The mass layoffs at Twitter that diminished several teams, including staff on the company’s safety and misinformation teams, could spell disaster during the US midterm elections next week, experts have warned.

The company has laid off around 50% of its workforce, according to news reports; a figure that Musk and others have not disputed, amounting to an estimated 3,700 people.

The internal chaos unfolding at Twitter, in addition to a sudden lack of staff and resources dedicated to counteracting misinformation, has created ideal conditions for election misinformation to thrive, said Paul Barrett, an expert in disinformation and fake news at New York University.

“Twitter is in the midst of a category 5 hurricane, and that is not a good environment for fostering vigilance when dealing with inevitable attempts to spread falsehoods and hateful content on a very influential platform,” he said.

Elon Musk and other senior figures have sought to re-assure the public. Twitter’s head of safety and integrity, Yoel Roth, said in a tweet on Friday that the layoffs affected “approximately 15%” of the trust and safety team – responsible for combating misinformation – with its “frontline moderation staff experiencing the least impact”.Musk also stated that he had spoken to civil society leaders at the Anti-Defamation League and the nonprofit Color of Change about “how Twitter will continue to combat hate and harassment and enforce its election integrity policies”.

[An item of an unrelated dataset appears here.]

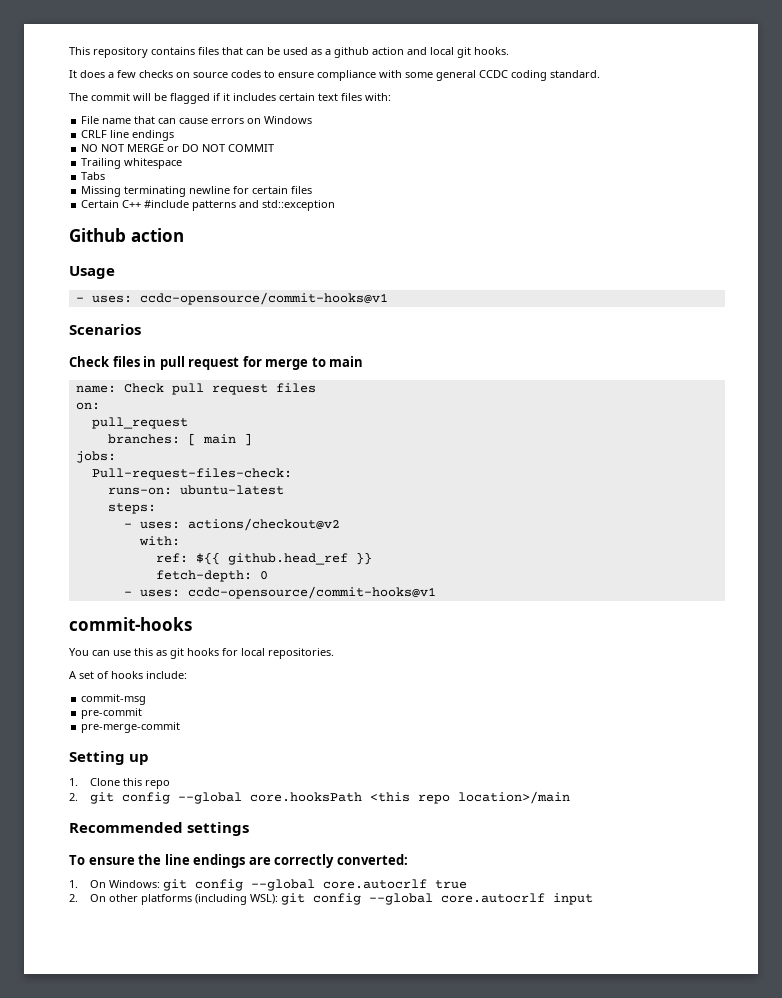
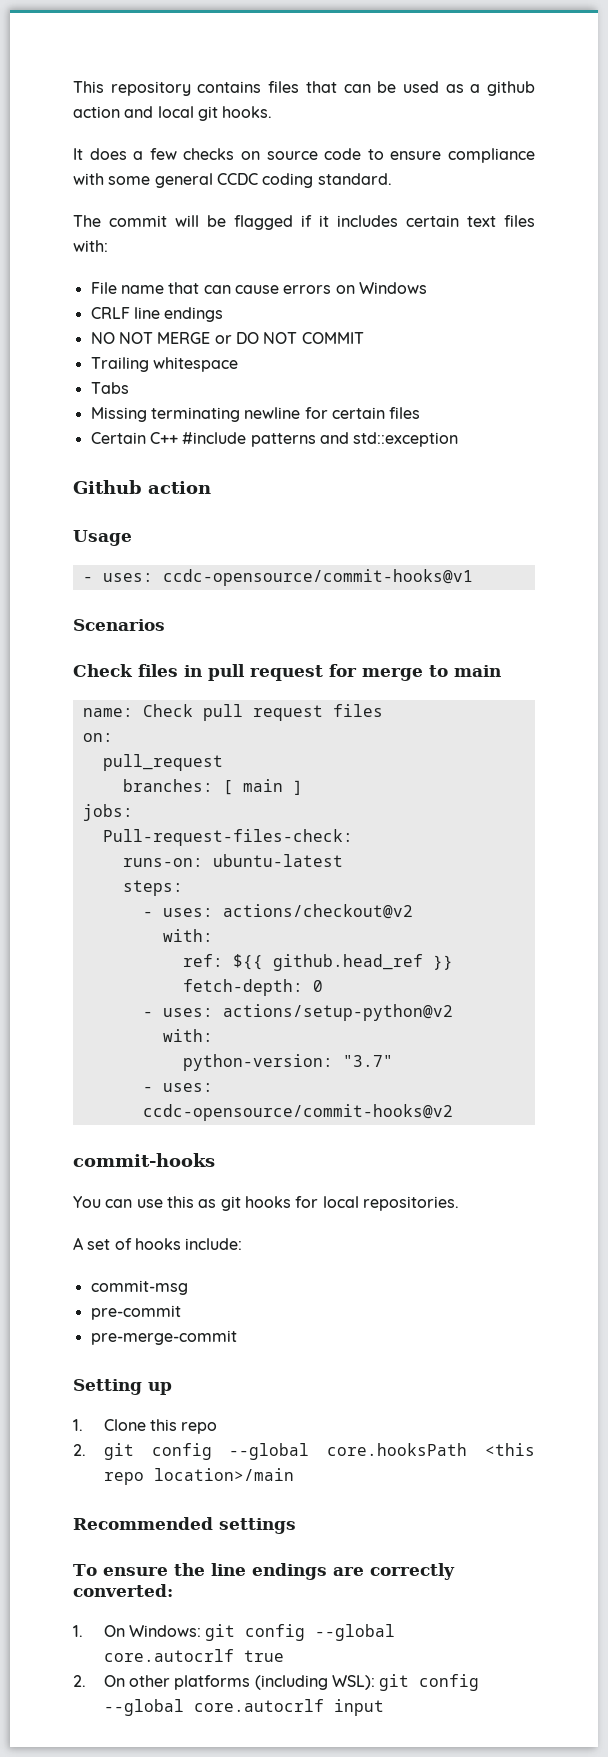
[231,70,261,78] codes -> [324,148,362,160] code
[187,586,436,599] ccdc-opensource/commit-hooks@v1 -> [222,1004,453,1021] [162,1029,213,1042] [182,1054,393,1071] [142,1083,213,1092] [142,1104,453,1121] actions/setup-python@v2 // with: // python-version: "3.7" // - uses: ccdc-opensource/commit-hooks@v2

However, members of those groups claimed on Friday that in laying off the teams responsible for retaining election integrity, Musk had “betray[ed]” those promises. They called on advertisers to pull funding from Twitter as risks around elections continue to mount.

“Retaining and enforcing election-integrity measures requires an investment in the human expert staff, factcheckers, and moderators, who are being shown the door today,” said Jessica J González, co-CEO of civil liberties group Free Press.

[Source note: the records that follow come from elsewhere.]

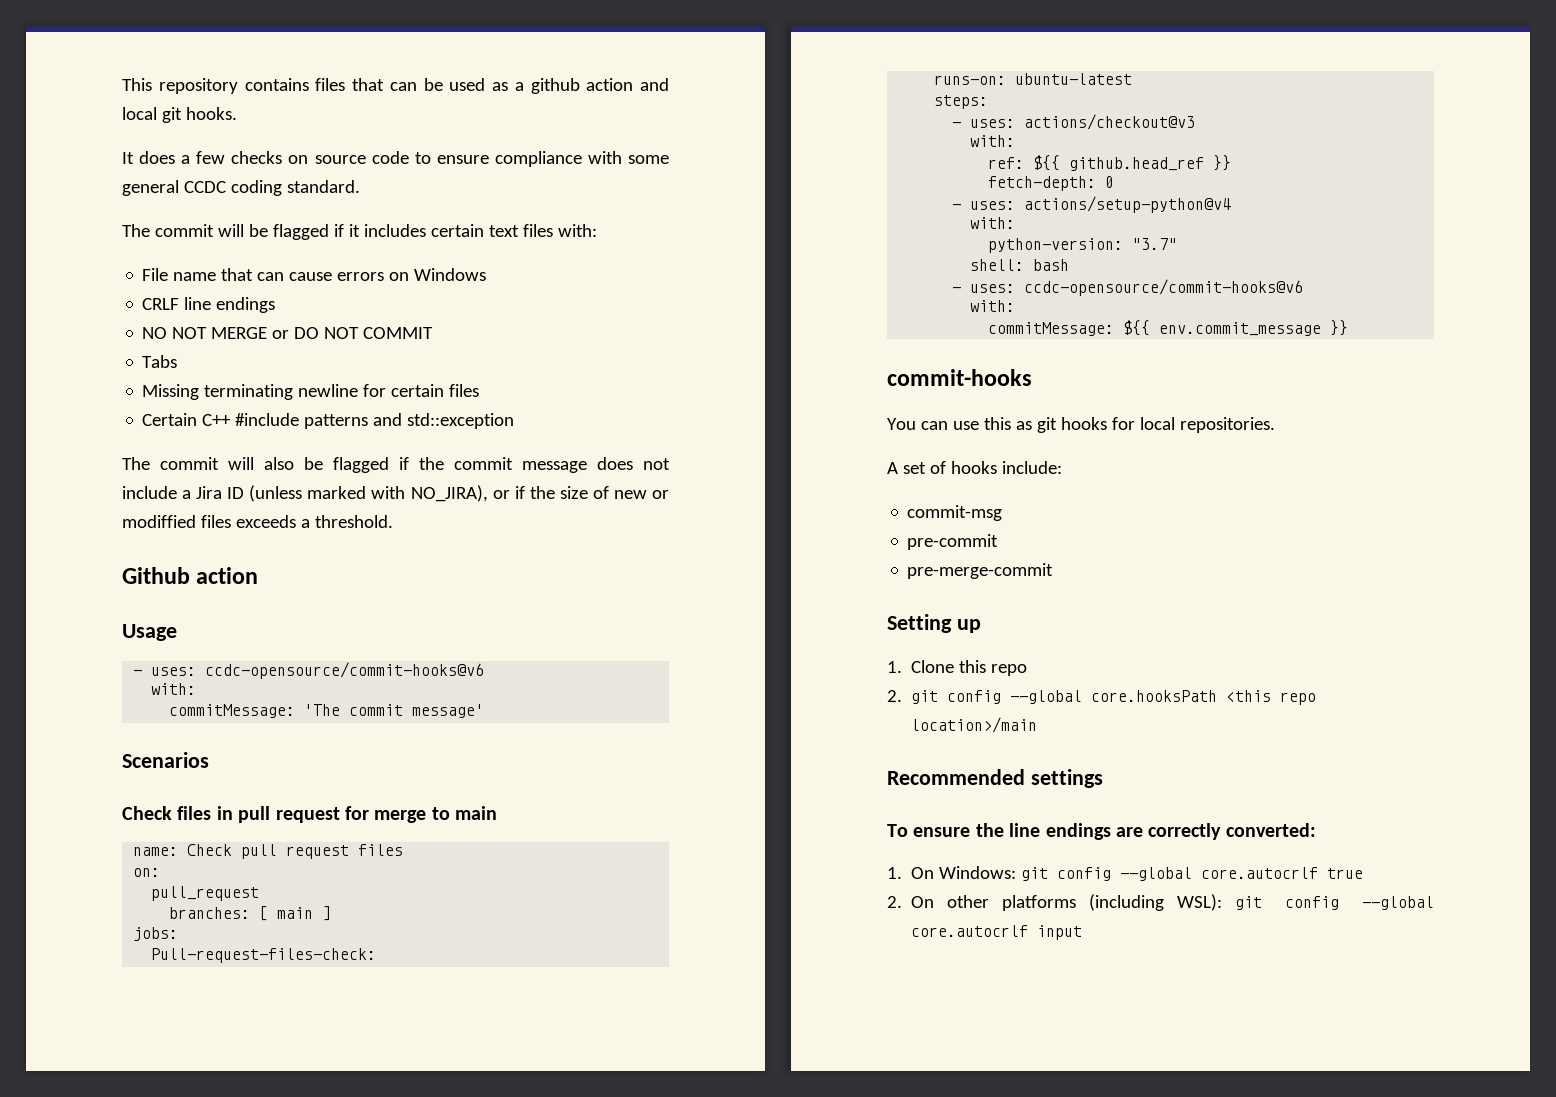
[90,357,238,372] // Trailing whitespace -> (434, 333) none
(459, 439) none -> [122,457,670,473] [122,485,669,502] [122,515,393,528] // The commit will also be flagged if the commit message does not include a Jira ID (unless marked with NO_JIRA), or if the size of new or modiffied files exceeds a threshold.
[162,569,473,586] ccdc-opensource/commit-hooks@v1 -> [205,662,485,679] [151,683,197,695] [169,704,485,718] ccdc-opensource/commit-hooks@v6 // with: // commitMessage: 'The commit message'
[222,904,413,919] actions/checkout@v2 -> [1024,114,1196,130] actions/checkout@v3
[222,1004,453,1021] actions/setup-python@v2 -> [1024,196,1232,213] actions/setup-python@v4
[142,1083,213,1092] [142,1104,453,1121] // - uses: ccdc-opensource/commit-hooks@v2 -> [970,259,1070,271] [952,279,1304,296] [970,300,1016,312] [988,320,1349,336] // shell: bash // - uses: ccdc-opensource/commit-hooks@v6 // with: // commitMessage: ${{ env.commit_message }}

In addition to a portion of its trust and safety team, Twitter appears to have axed the entire curation team, responsible for creating guides to authoritative information often surfaced alongside topics with high risk of misinformation. A London-based team member tweeted on Friday that the group at Twitter “is no more”. Another former team member echoed the claims on Friday, stating that the changes “will make Twitter noisier, more dangerous and less interesting”.

Twitter also appears to have eliminated its ethics, transparency, and accountability team, which is in charge of opening up the platform’s algorithm for external review and studying the amplification of misinformation and other content.

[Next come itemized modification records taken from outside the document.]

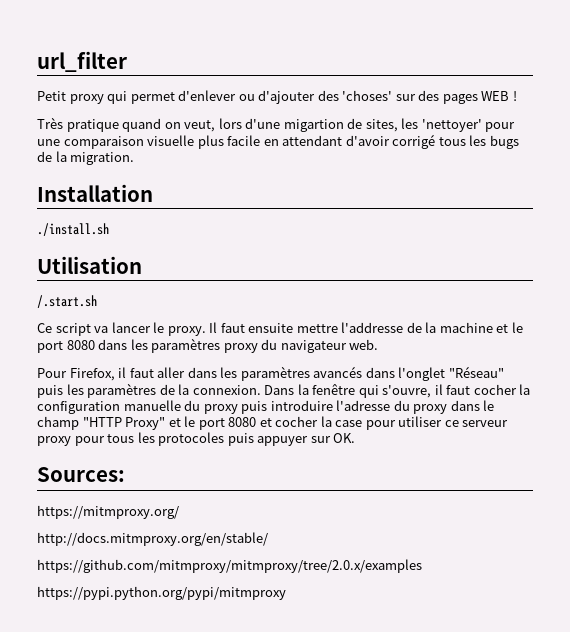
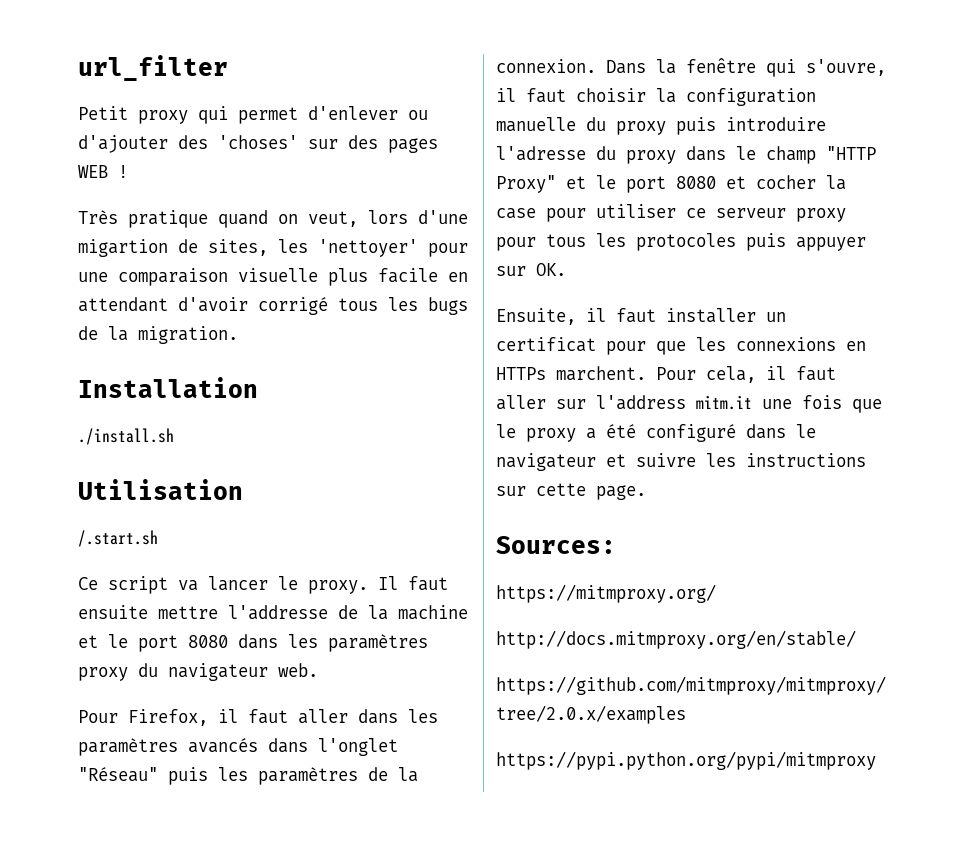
[473,384,517,395] cocher -> [576,88,646,102] choisir
(356, 438) none -> [496,308,786,325] [496,337,866,355] [496,366,836,383] [496,395,882,413] [496,424,816,442] [496,453,866,471] [496,483,646,500] // Ensuite, il faut installer un certificat pour que les connexions en HTTPs marchent. Pour cela, il faut aller sur l'address mitm.it une fois que le proxy a été configuré dans le navigateur et suivre les instructions sur cette page.

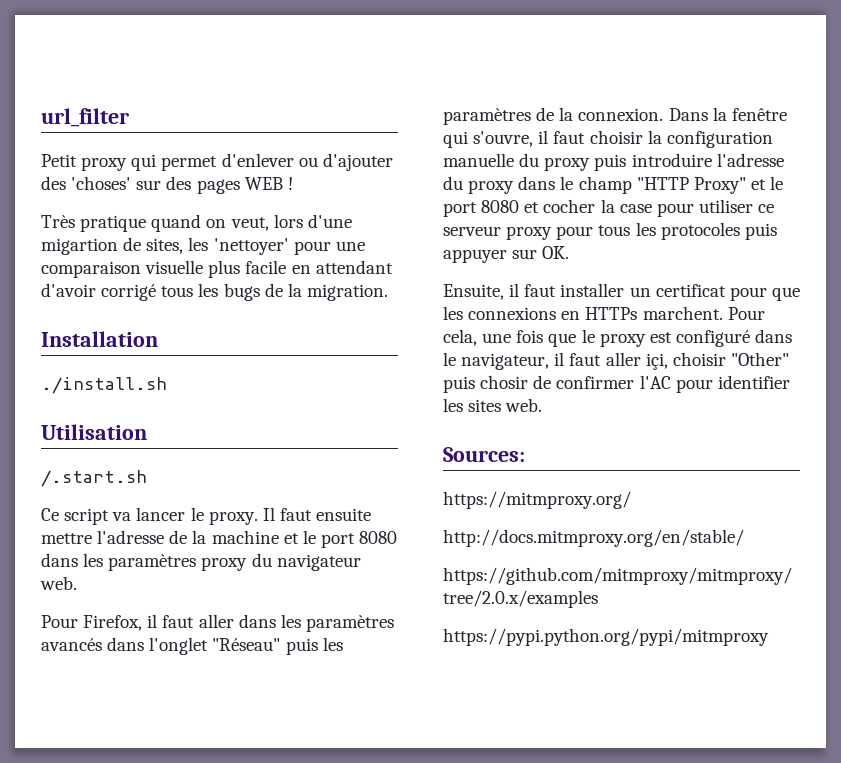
[228,605,328,620] l'addresse -> [97,530,165,544] l'adresse
[766,366,836,381] [496,395,752,410] il faut aller sur l'address mitm.it -> (477, 337) none
[586,424,636,439] a été -> [649,332,672,343] est
[496,453,866,471] [496,483,646,500] navigateur et suivre les instructions sur cette page. -> [461,352,789,370] [443,375,790,393] [443,398,543,412] navigateur, il faut aller içi, choisir "Other" puis chosir de confirmer l'AC pour identifier les sites web.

Although Musk has not made any concrete policy changes, nor allowed back any high-profile banned figures such as Donald Trump, the lack of staffing could pose a major problem for enforcing existing policies, Barrett said. Although automated systems are likely to continue to run, “you need human beings to pick up subtle forms of misinformation”.

“It does not seem like there will be many people at the desk in the office prepared for oversight of content that could contribute to the continuing erosion of trust in our election system,” Barrett said.

In addition to misinformation concerns on Twitter, cuts to infrastructure have raised alarm that the platform itself may not survive the influx of traffic expected during the elections. The issue was called into focus earlier this year when a whistleblower accused the company of “egregious” failings in security and safety.

An internal source at the company told Reuters that the infrastructure cuts were “delusional”, adding that when user traffic surges, the service can fail “in spectacular ways”.

While it is too soon to measure concrete impacts of Twitter’s restructuring, early tracking shows hate speech is increasing. Researchers from Montclair State University found in the 12 hours immediately after Musk took ownership on Twitter, “vulgar and hostile” rhetoric saw an “immediate, visible and measurable spike”, including a rise in racial slurs.

“What we have seen so far has been a canary in the coal mine for what might come in the days immediately before and – crucially – in the days after the election,” Barrett said. “This is an all-hands-on-deck situation, and unfortunately many of those hands are out the door.”